Also, at some point said previous company was talking about open sourcing Blurbs, and if anyone from there is reading this, you really should! (They've open sourced a lot of other cool things though).

The actual post

What does easy-to-delete Go code look like? I read tef's Write Code That's Easy To Delete article recently, and the question of how some of those patterns, or even the easy-to-delete heuristic, can apply to Go. I'm a sucker for "what is good code" heuristic talks, and I've not been able to find one on this topic so I'll probably flesh it out into a Gophercon submission.

I've been enjoying John Ousterhout's book A Philosophy of Software Design. The focus on "deep" modules (that is, modules that have a simple interface but encapsulate a lot of subtle details of lower level abstractions) has lead me to do some thinking about why I've historically tended to favor multiplicities of small functions. I think this is because I learned a lot of my programming ideas from Ruby. In Ruby, small functions are really beneficial because they're easier to test, and in Ruby test coverage does some of the heavy lifting that type systems do in languages like Go. But to paraphrase something I read on Twitter recently, sometimes small functions are like taking a paragraph, writing each sentence on a different index card, and trying to get a coherent picture from it. I've already learned to love type systems, but I still react to them with some of amount of surprise somewhere in the back of my head ("oh, the compiler will just tell me when I've messed up! Cool"). I think this reflection is really me learning to lean into them. I still love Ruby though. Mmm, syntactic sugar.

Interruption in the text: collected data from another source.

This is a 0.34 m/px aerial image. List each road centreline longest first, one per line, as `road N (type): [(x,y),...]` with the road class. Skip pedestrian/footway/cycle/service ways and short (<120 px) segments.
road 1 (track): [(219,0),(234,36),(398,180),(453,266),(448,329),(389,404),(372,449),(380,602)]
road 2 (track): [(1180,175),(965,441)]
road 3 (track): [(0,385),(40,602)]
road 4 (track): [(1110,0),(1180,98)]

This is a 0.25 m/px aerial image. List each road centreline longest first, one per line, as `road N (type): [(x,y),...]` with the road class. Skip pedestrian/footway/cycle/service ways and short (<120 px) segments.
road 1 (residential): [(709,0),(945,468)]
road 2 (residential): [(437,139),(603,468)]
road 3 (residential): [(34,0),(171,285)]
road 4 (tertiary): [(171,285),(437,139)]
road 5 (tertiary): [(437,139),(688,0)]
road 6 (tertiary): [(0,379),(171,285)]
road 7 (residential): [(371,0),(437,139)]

I'm at the "visualizing before I go to sleep" stage of talk prep for my upcoming talk at SRECon. This is a fairly common occurrence for me any time I have to speak to more than five people with prepared remarks, and has thus far happened for both professional (giving presentations, running trainings) and social (giving remarks at my wedding) occasions. It's not stress, at least it doesn't feel that way; it's more of a constant refinement of what I want to do before I commit to practicing it out loud. I do get the "butterflies in the stomach" feeling sometimes, but I learned from an excellent video by Bill Prichard (an amazing tuba player, bass player, and human) that what I'm feeling in that instant can be re-framed as excitement. I would link the video if I could ever find it.

I'm working from a rural-ish part of Georgia this week, visiting my family. Changes of scenery are great for writing code sometimes. Being in the woods with decent internet even more so. Screaming, adorable nieces not so much, but they make the trip worth it.

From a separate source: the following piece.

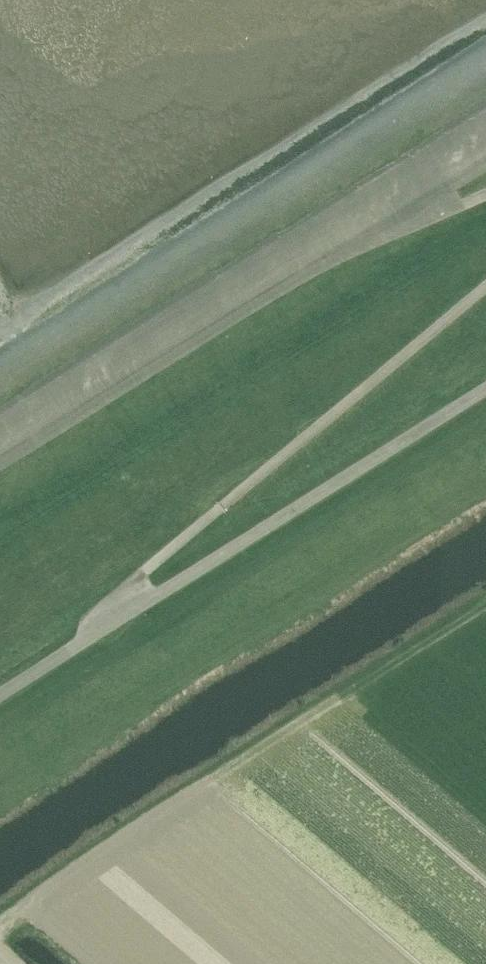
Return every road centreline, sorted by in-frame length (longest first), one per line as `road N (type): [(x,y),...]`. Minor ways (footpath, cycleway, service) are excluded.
road 1 (unclassified): [(111,627),(116,601),(485,288)]
road 2 (unclassified): [(111,627),(485,386)]
road 3 (unclassified): [(485,197),(352,253)]
road 4 (unclassified): [(0,698),(111,627)]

For the past couple of weeks I've been working on a rewrite of a Squarespace internal tool. The original version has served us really well, but it's was written in Python (a language that few people on my team have much experience with, which is a problem considering that we own the tool), and makes assumptions about how our Kubernetes clusters are grouped and configured that don't really hold anymore, so new feature development on it has been a bit slow going. The solution the team came up with was to rewrite the tool in Go (the lingua franca of the team), and focus on extensibility and better error messaging. As part of the extensibility part, the tool is supposed to have a plugin ecosystem. I formulated some abstract designs for what I thought the plugin ecosystem should look like, and then my Team Lead, Brad, made an observation: if we write the plugin API such that the system itself could be implemented in these plugins, it'll simplify a lot of the pains involved in plugin development. Brad often says really insightful things like this, and that's one reason I really enjoy where I work. I've started implementing parts of the tool as plugins, and thus far the simplifications of the mental model have been great. I might end up writing a blog post or talk about this.

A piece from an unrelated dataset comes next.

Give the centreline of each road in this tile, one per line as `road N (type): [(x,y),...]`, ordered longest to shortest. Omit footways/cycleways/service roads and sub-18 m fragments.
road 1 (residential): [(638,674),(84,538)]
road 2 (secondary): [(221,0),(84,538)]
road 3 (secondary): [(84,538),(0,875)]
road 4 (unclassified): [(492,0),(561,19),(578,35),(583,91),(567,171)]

It's interesting how much debugging Bluetooth issues on my Pixelbook has been like debugging Real (TM) systems. I was doing roughly the same amount of Googling and terminal hackery to get things to work. In the end it turns out that the issue is probably with the headphones I was trying to pair. The whole ordeal ended with a weird feeling that was simultaneously "yes, this is an awesome thing I wouldn't have been able to do five years ago" and "I just want to listen to Meshuggah without waking up the house, why can this not just work?". I think those are the software engineer and consumer halves of my brain arguing.

A discussion came up about Go monorepos in a meeting I was in. I hold that Go is probably a better language for monorepos than most. I don't have the inclination to elaborate on that, but I'd love to hear some success or failure stories.